Mukahal, who immigrated to the U.S. 22 years ago from Kuwait, said he has better things to do with his time than listen to critics, especially those who don't take time to ask Muslims what they believe and how they practice their faith.
But he and other Middle Tennessee Muslims find themselves listening to a lot of people like that. During a Thursday forum on religious tolerance, held at the new Antioch mosque, a critic began accusing Muslims of endorsing slavery. The man, who refused to give his name, went from Muslim to Muslim, asking them if they rejected slavery.
Mukahal was polite. Of course he rejects slavery, he said.
He was willing to share his thoughts on being Muslim in Middle Tennessee these days — when there's a lawsuit to stop his mosque from being built near Murfreesboro; when locals burn a Columbia, Tenn., mosque to the ground; when students ask a Muslim peer if he reads the "terrorist Bible."
That's enough to make others decline interviews. They don't want to be targets of protesters. They're tired of refuting claims and defending themselves. "I'm not talking about Shariah law and all that today," one woman said. "If you want to do something positive, then I'll talk."
Faith and the law
Mukahal wants people to know every Muslim is different.
For example, neither of Mukahal's two daughters, both in their 20s, wears a hijab, the traditional headscarf worn by some Muslim women.
That's all right with him because his daughters can choose how to practice their faith. He taught them to read their holy book, and they decided for themselves how to apply it.
"I show them the Quran," he said. "What they want to do, they can do it."

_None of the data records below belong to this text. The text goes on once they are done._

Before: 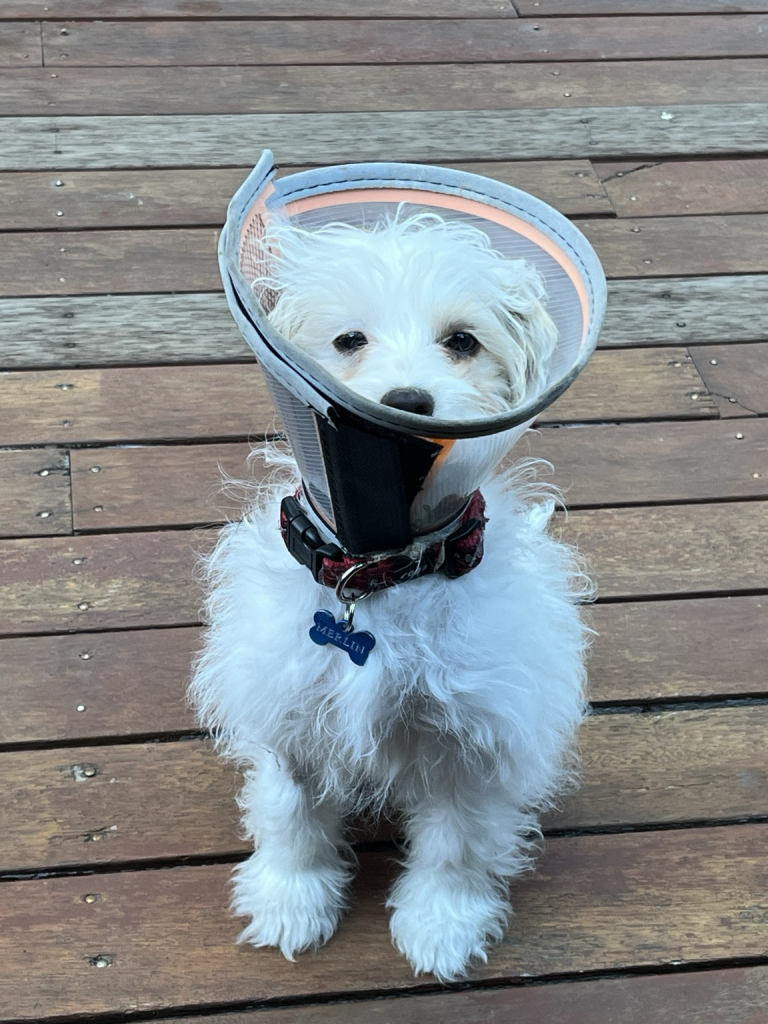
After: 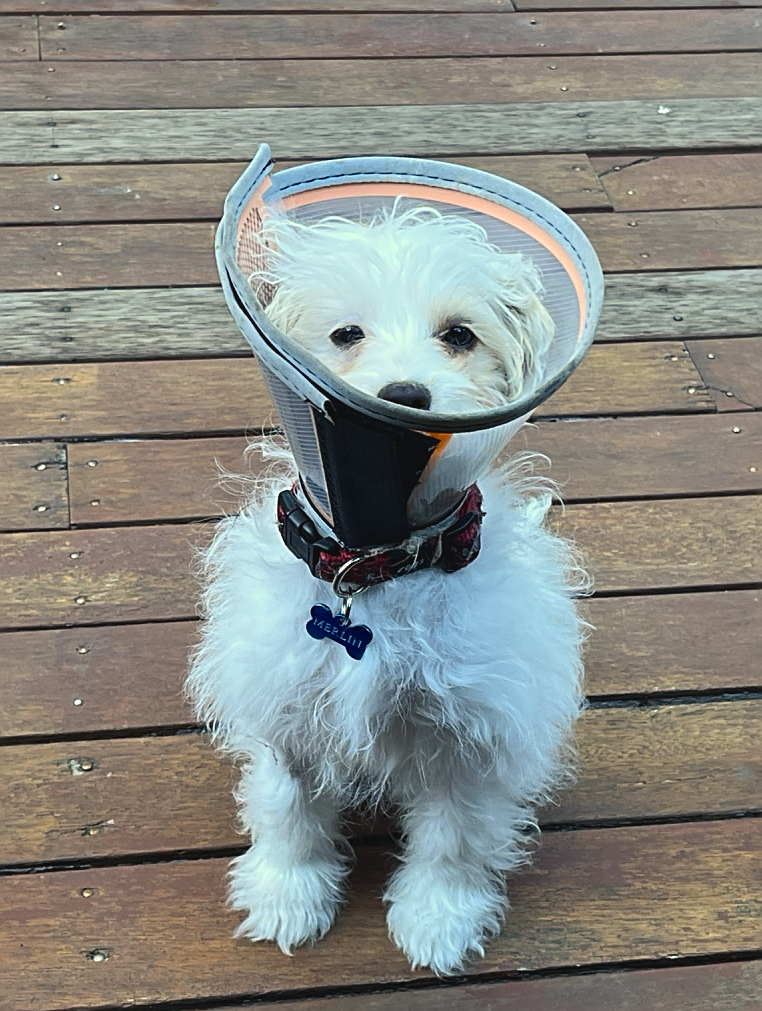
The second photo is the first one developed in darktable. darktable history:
sharpen: on, module defaults
crop: left 0.459%, top 0.673%, right 0.221%, bottom 0.544%
color balance rgb: highlights gain › chroma 3.02%, highlights gain › hue 78.9°, global offset › luminance 0.48%, global offset › hue 59.54°, linear chroma grading › global chroma 0.981%, perceptual saturation grading › global saturation 19.539%, global vibrance 7.165%, saturation formula JzAzBz (2021)
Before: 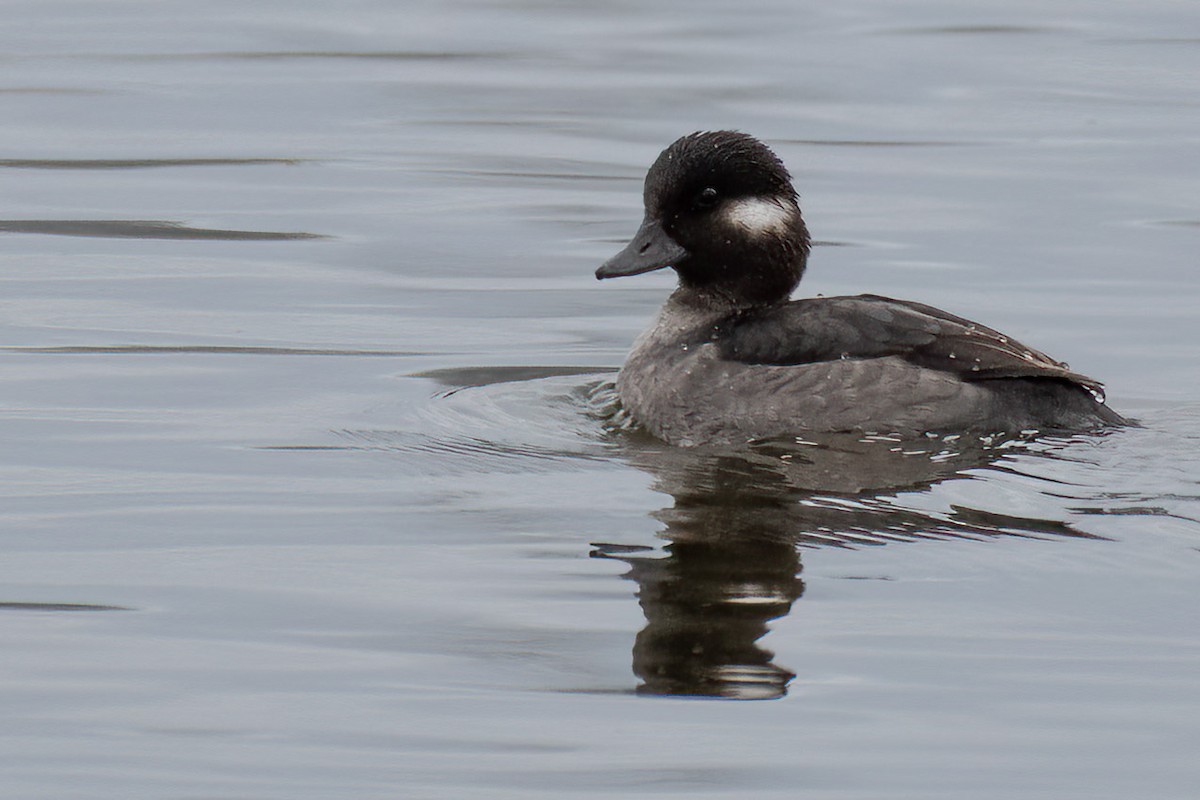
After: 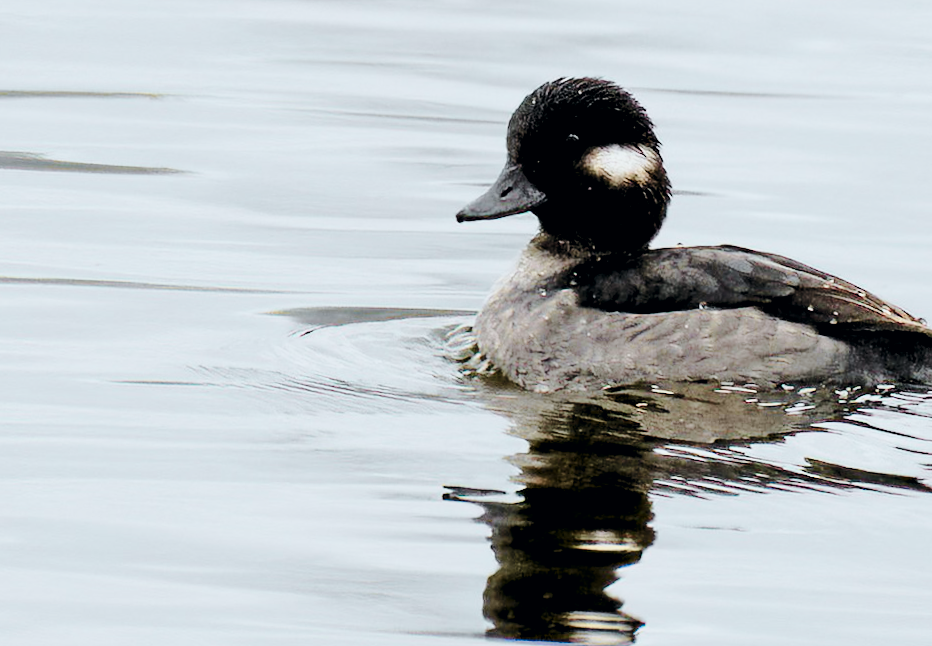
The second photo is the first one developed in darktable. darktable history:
rgb levels: levels [[0.013, 0.434, 0.89], [0, 0.5, 1], [0, 0.5, 1]]
rotate and perspective: rotation 1.57°, crop left 0.018, crop right 0.982, crop top 0.039, crop bottom 0.961
crop: left 11.225%, top 5.381%, right 9.565%, bottom 10.314%
exposure: exposure -0.293 EV, compensate highlight preservation false
tone curve: curves: ch0 [(0, 0) (0.035, 0.017) (0.131, 0.108) (0.279, 0.279) (0.476, 0.554) (0.617, 0.693) (0.704, 0.77) (0.801, 0.854) (0.895, 0.927) (1, 0.976)]; ch1 [(0, 0) (0.318, 0.278) (0.444, 0.427) (0.493, 0.488) (0.504, 0.497) (0.537, 0.538) (0.594, 0.616) (0.746, 0.764) (1, 1)]; ch2 [(0, 0) (0.316, 0.292) (0.381, 0.37) (0.423, 0.448) (0.476, 0.482) (0.502, 0.495) (0.529, 0.547) (0.583, 0.608) (0.639, 0.657) (0.7, 0.7) (0.861, 0.808) (1, 0.951)], color space Lab, independent channels, preserve colors none
base curve: curves: ch0 [(0, 0) (0.028, 0.03) (0.121, 0.232) (0.46, 0.748) (0.859, 0.968) (1, 1)], preserve colors none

Mukahal, a longtime Murfreesboro resident, seemed perplexed by non-Muslim critics who claim to be experts on his faith but believe American Muslims want to introduce Shariah law in America.
He and other Muslim immigrants came to America to escape trouble back home, he said, and have no interest in trying to force their faith on anyone.
"Why did we move here?" he said.
"We feel we are going to live a better life in America."
Mukahal said he reads the Bible and Quran on a regular basis. Both, he believes, teach him to be a good citizen.
"The Quran says you need to be honest," he said."You need to be trusted. Don't steal. Don't kill. Is that the law in America or not? But I cannot say that the Quran is supposed to be the law."